- DATA SHOWN
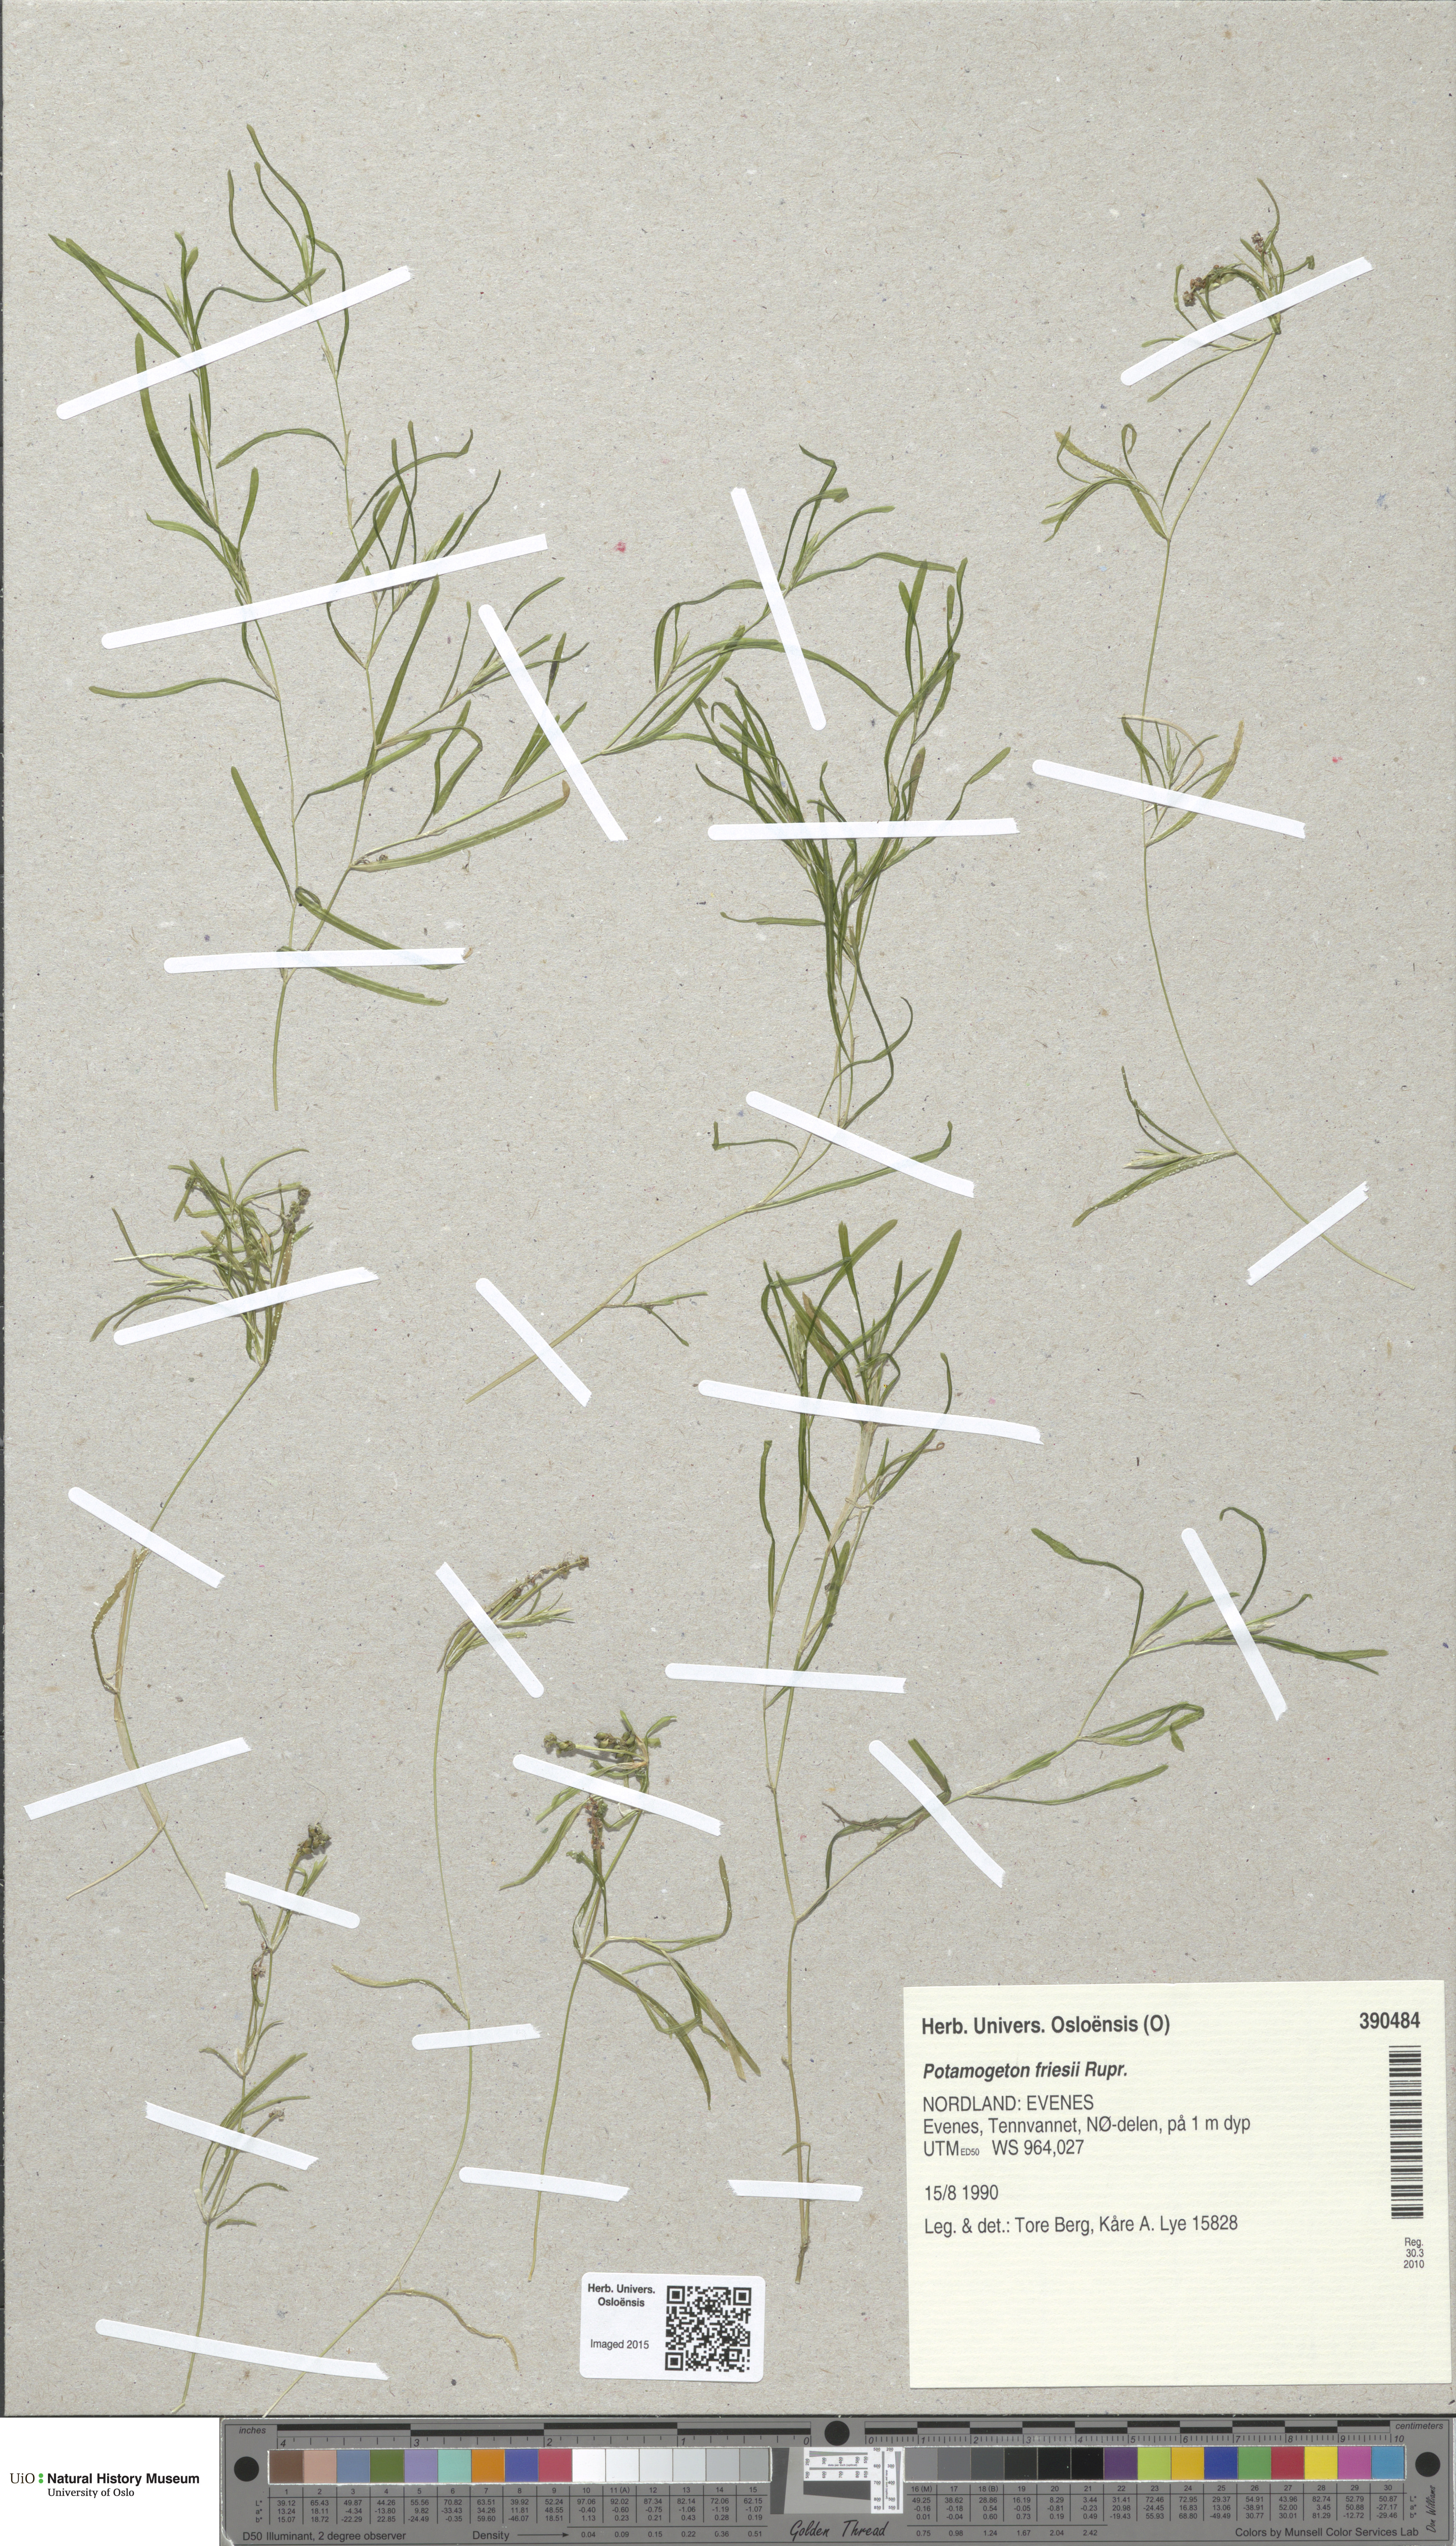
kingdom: Plantae
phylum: Tracheophyta
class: Liliopsida
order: Alismatales
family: Potamogetonaceae
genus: Potamogeton
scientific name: Potamogeton friesii
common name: Flat-stalked pondweed
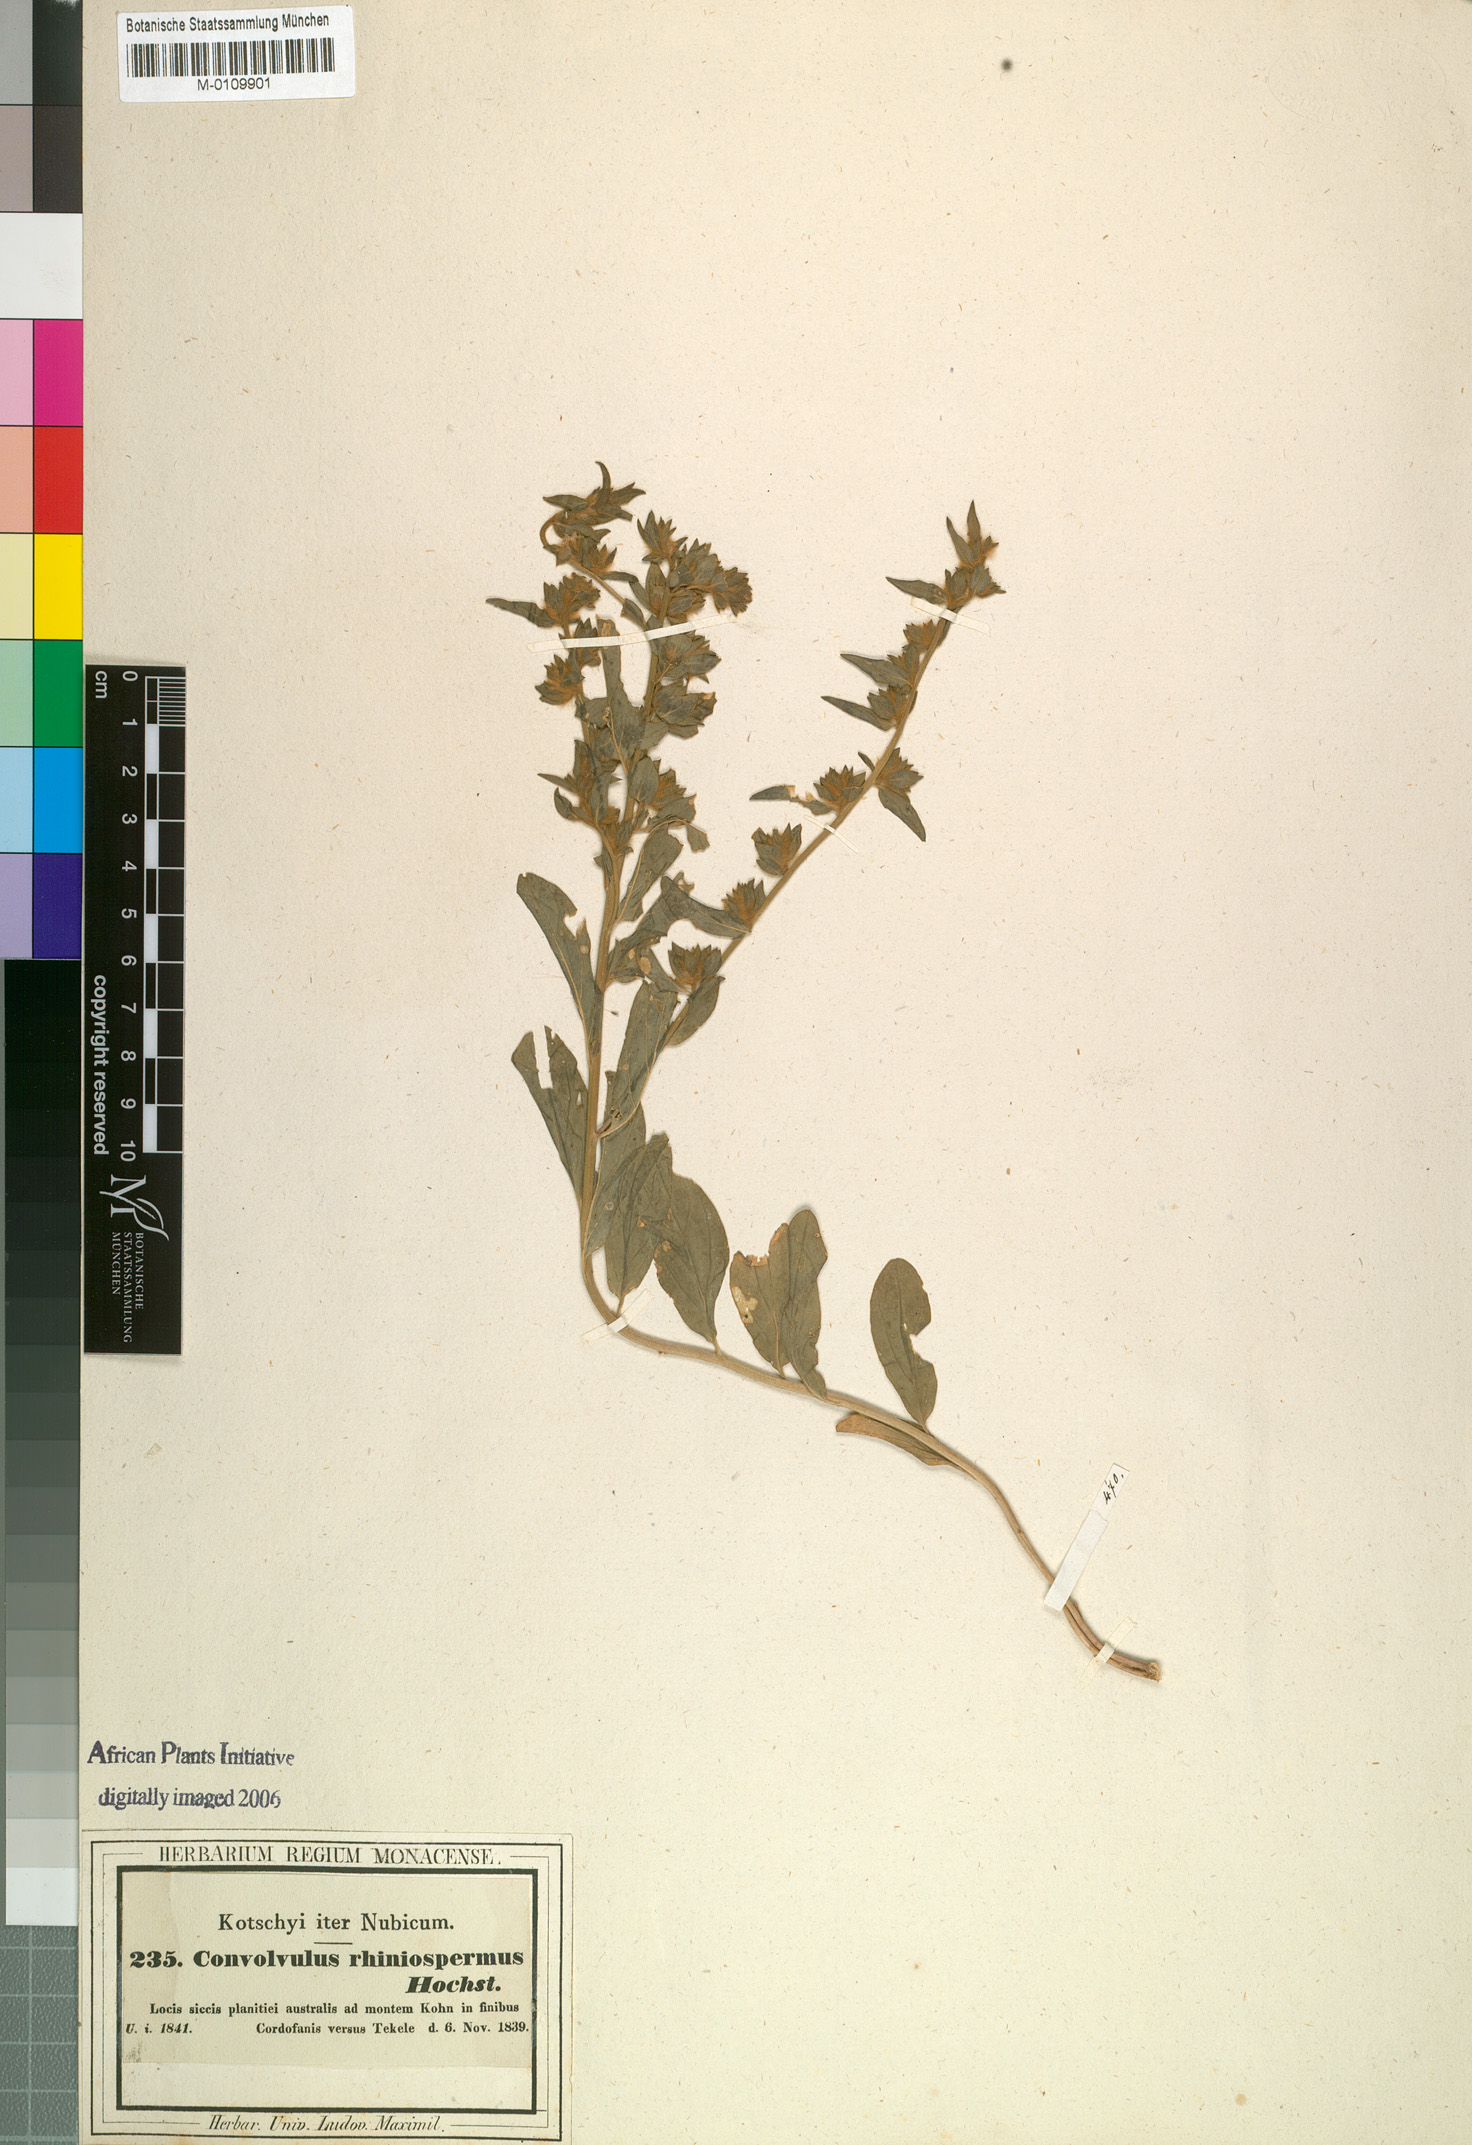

- TASK OBJECTIVE
Can you retype every line of the records above word for word, leaving the pictures out?

- ANSWER TO THIS PROBLEM
kingdom: Plantae
phylum: Tracheophyta
class: Liliopsida
order: Alismatales
family: Potamogetonaceae
genus: Potamogeton
scientific name: Potamogeton friesii
common name: Flat-stalked pondweed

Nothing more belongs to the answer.